Consignes de la tâche: Recopiez mot pour mot le passage du texte fourni qui commence par « Elle affirme qu’au » et se poursuit jusqu'à « à son adhésion. ».
===== Texte fourni
Elle fait valoir subsidiairement que si la cour retenait que [I] [B] a été privé d’une chance de recevoir la prime, c’est à ces héritiers qu’il lui appartiendrait de demander les 26.000 euros qu’il réclame, puisqu’ils ont perçu la somme dans la succession, et elle répond à la contestation adverse que ce moyen est recevable en cause d’appel.

La Banque Postale demande à la cour de confirmer le jugement entrepris, à titre subsidiaire de débouter [I] [B] de son appel incident, et en tout état de cause de condamner celui-ci aux dépens de première instance et d ‘appel et à lui verser 2.500 euros en application de l’article 700 du code de procédure civile.

Elle affirme qu’au reçu de la proposition d’assurance signée à l’agence postale de [Localité 9] par [W] [F], son ‘service qualité’ a conformément à ses procédures internes sollicité la justification que les fonds à réinvestir étaient au crédit du compte de M. [F], et demandé que le versement de la prime initiale soit réalisé au moyen d’un chèque. Elle se prévaut de l’attestation de la conseillère de M. [F] à [Localité 9] selon laquelle l’intéressé, lorsqu’elle l’informa par lettre de cette nécessité d’établir un chèque, l’avisa par téléphone qu’il ne souhaitait plus souscrire et renonçait donc à son adhésion.

Elle décline toute responsabilité en indiquant avoir agi en qualité d’intermédiaire et en soutenant qu’en l’état du revirement de M. [F], elle n’avait rien à transmettre à la CNP, et que c’est à celle-ci et non à elle qu’il incombait de procéder au prélèvement sur le compte bancaire si réellement le paiement pouvait être fait par virement et non par chèque. Elle soutient que le décès prématuré de M [F] l’a empêché de matérialiser sa volonté de ne plus souscrire le contrat.
==========
===== Données fournies
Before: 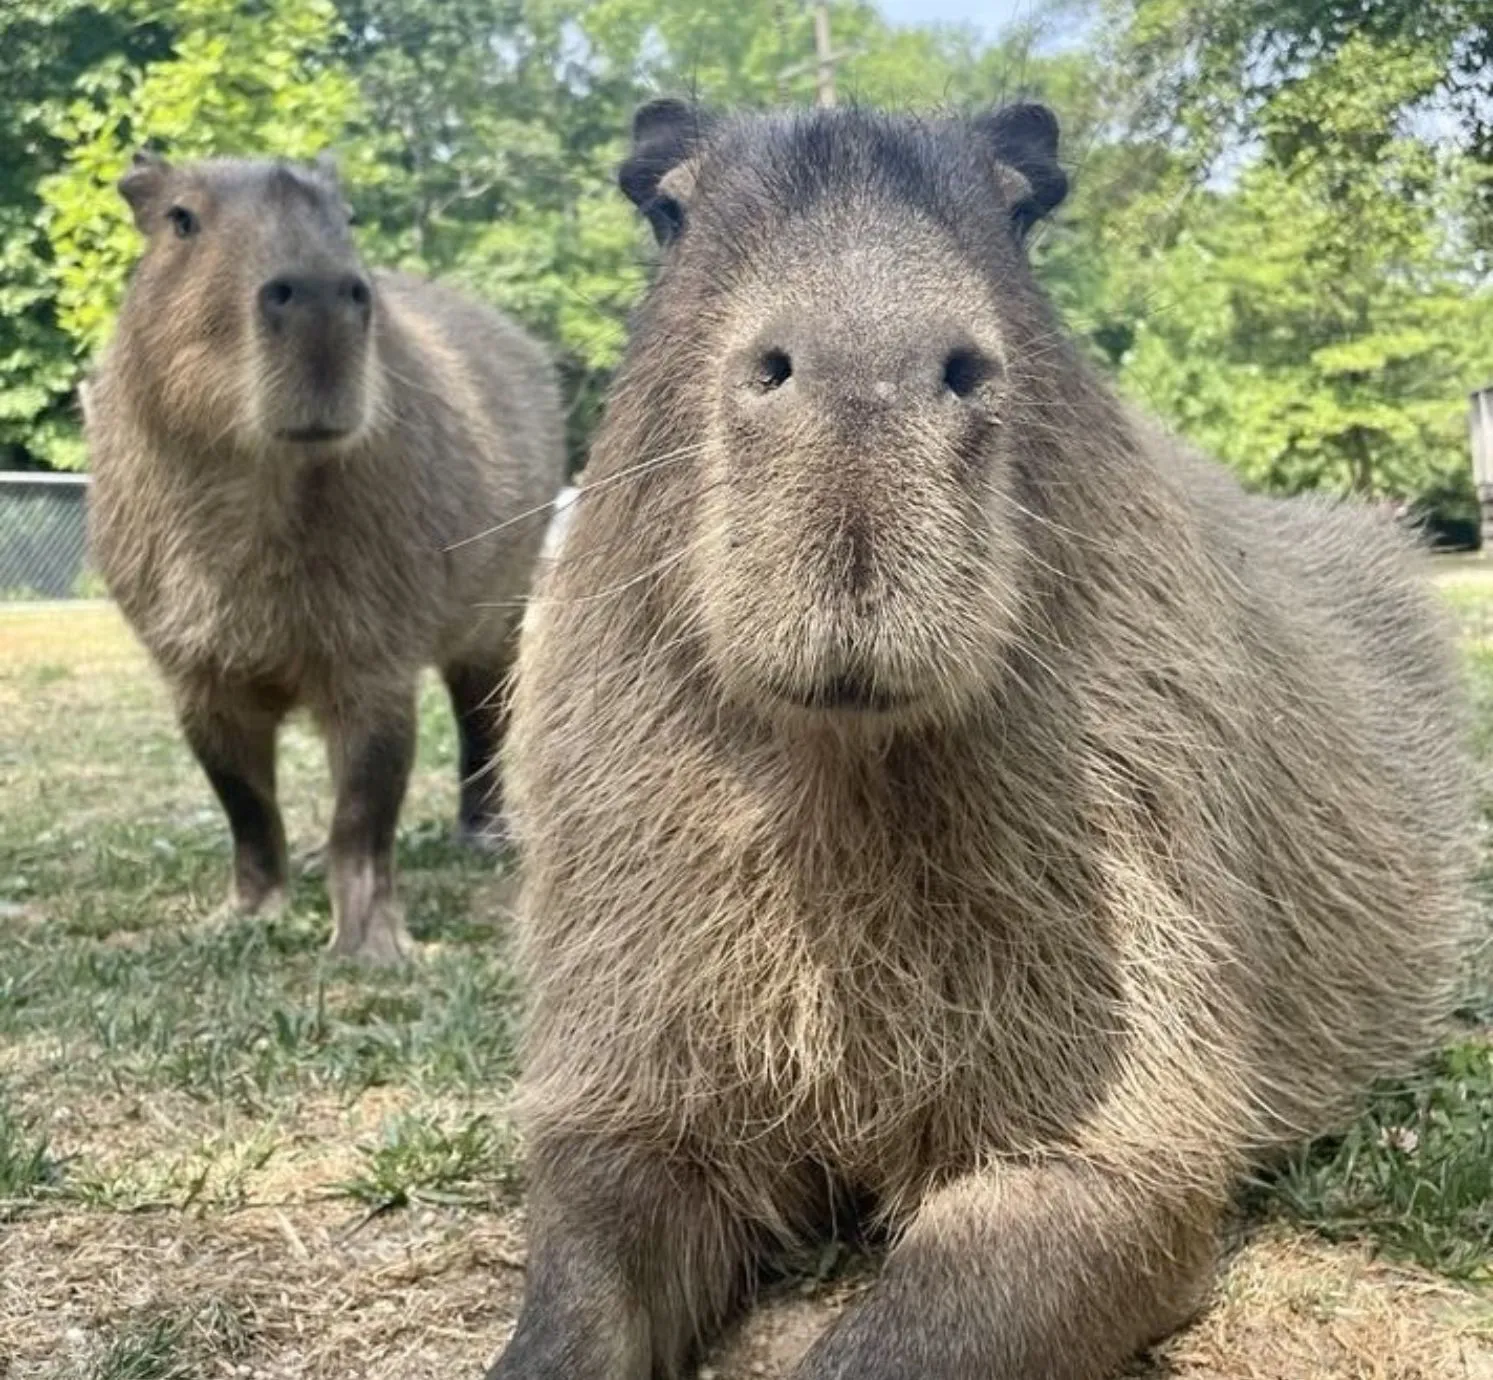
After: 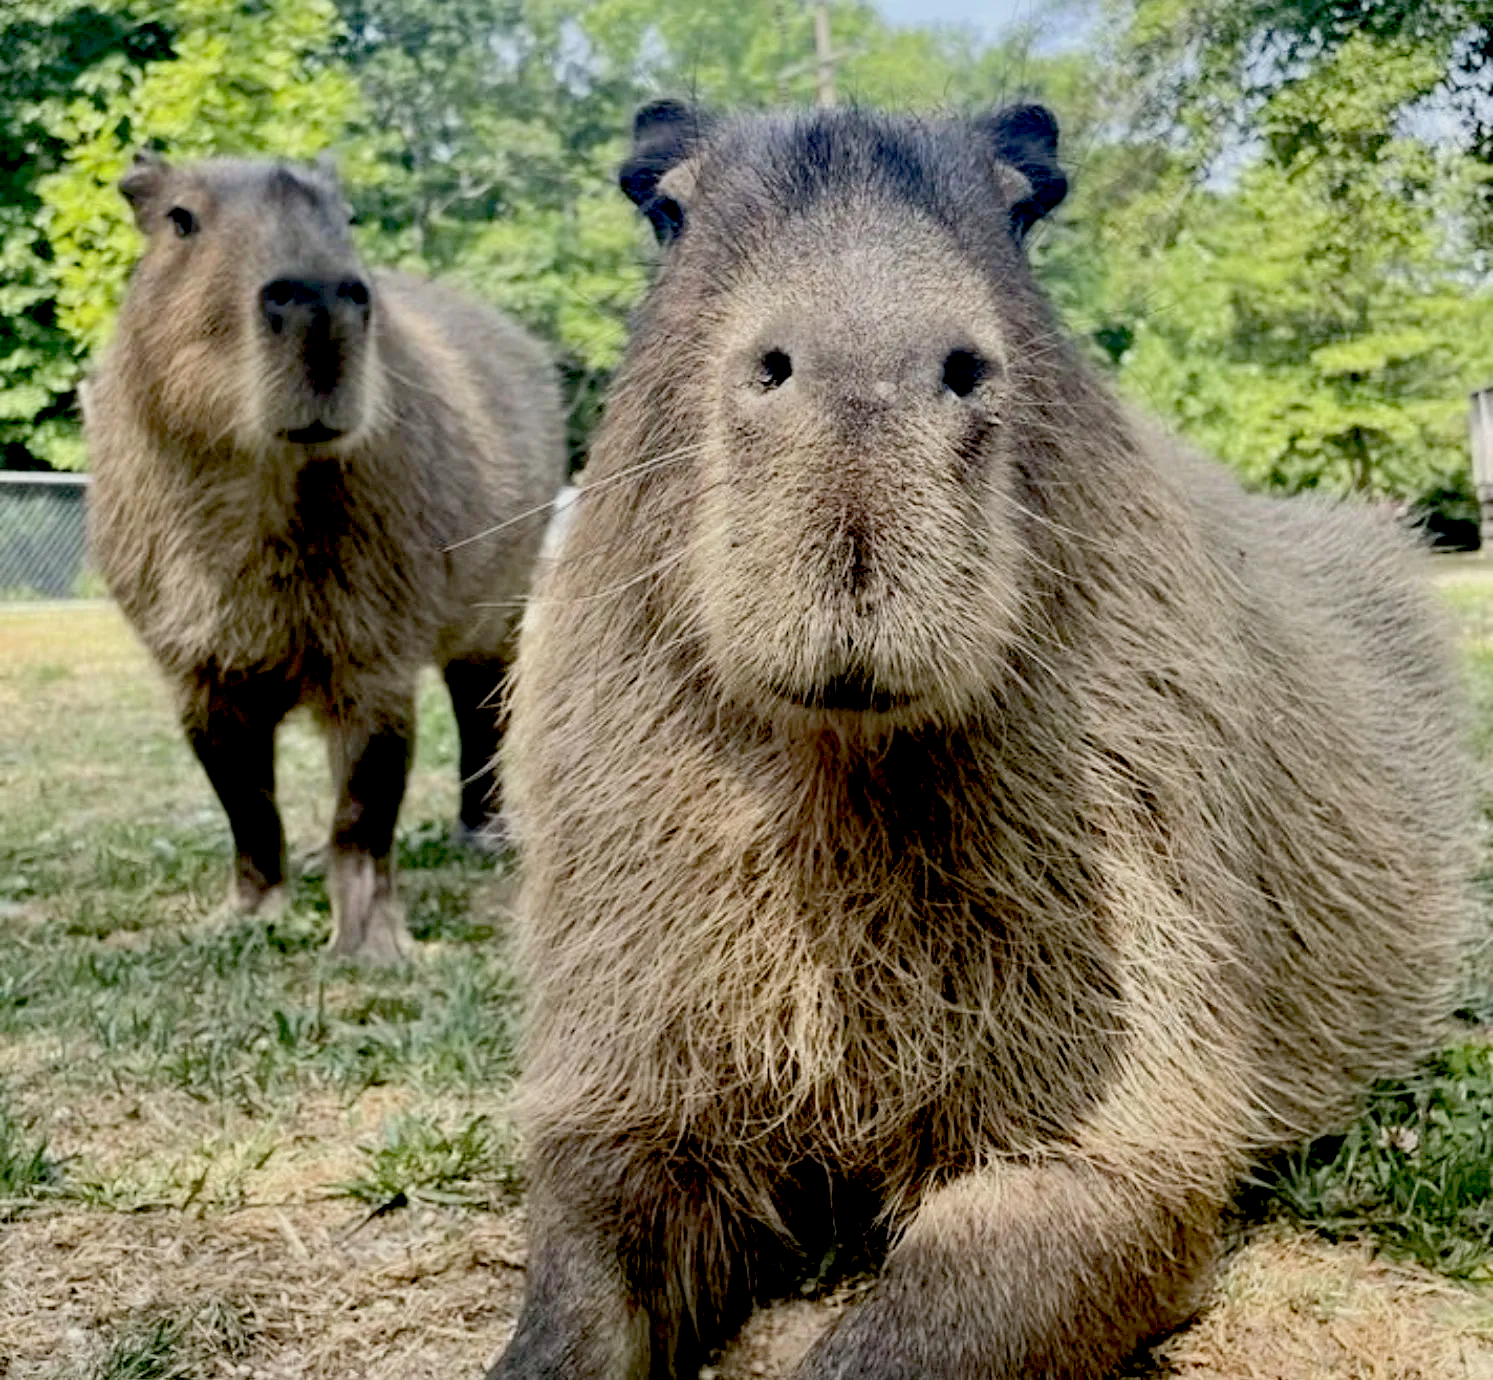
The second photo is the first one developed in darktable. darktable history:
exposure: black level correction 0.046, exposure -0.228 EV, compensate highlight preservation false
base curve: curves: ch0 [(0, 0) (0.262, 0.32) (0.722, 0.705) (1, 1)]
==========
Tâche accomplie:
Elle affirme qu’au reçu de la proposition d’assurance signée à l’agence postale de [Localité 9] par [W] [F], son ‘service qualité’ a conformément à ses procédures internes sollicité la justification que les fonds à réinvestir étaient au crédit du compte de M. [F], et demandé que le versement de la prime initiale soit réalisé au moyen d’un chèque. Elle se prévaut de l’attestation de la conseillère de M. [F] à [Localité 9] selon laquelle l’intéressé, lorsqu’elle l’informa par lettre de cette nécessité d’établir un chèque, l’avisa par téléphone qu’il ne souhaitait plus souscrire et renonçait donc à son adhésion.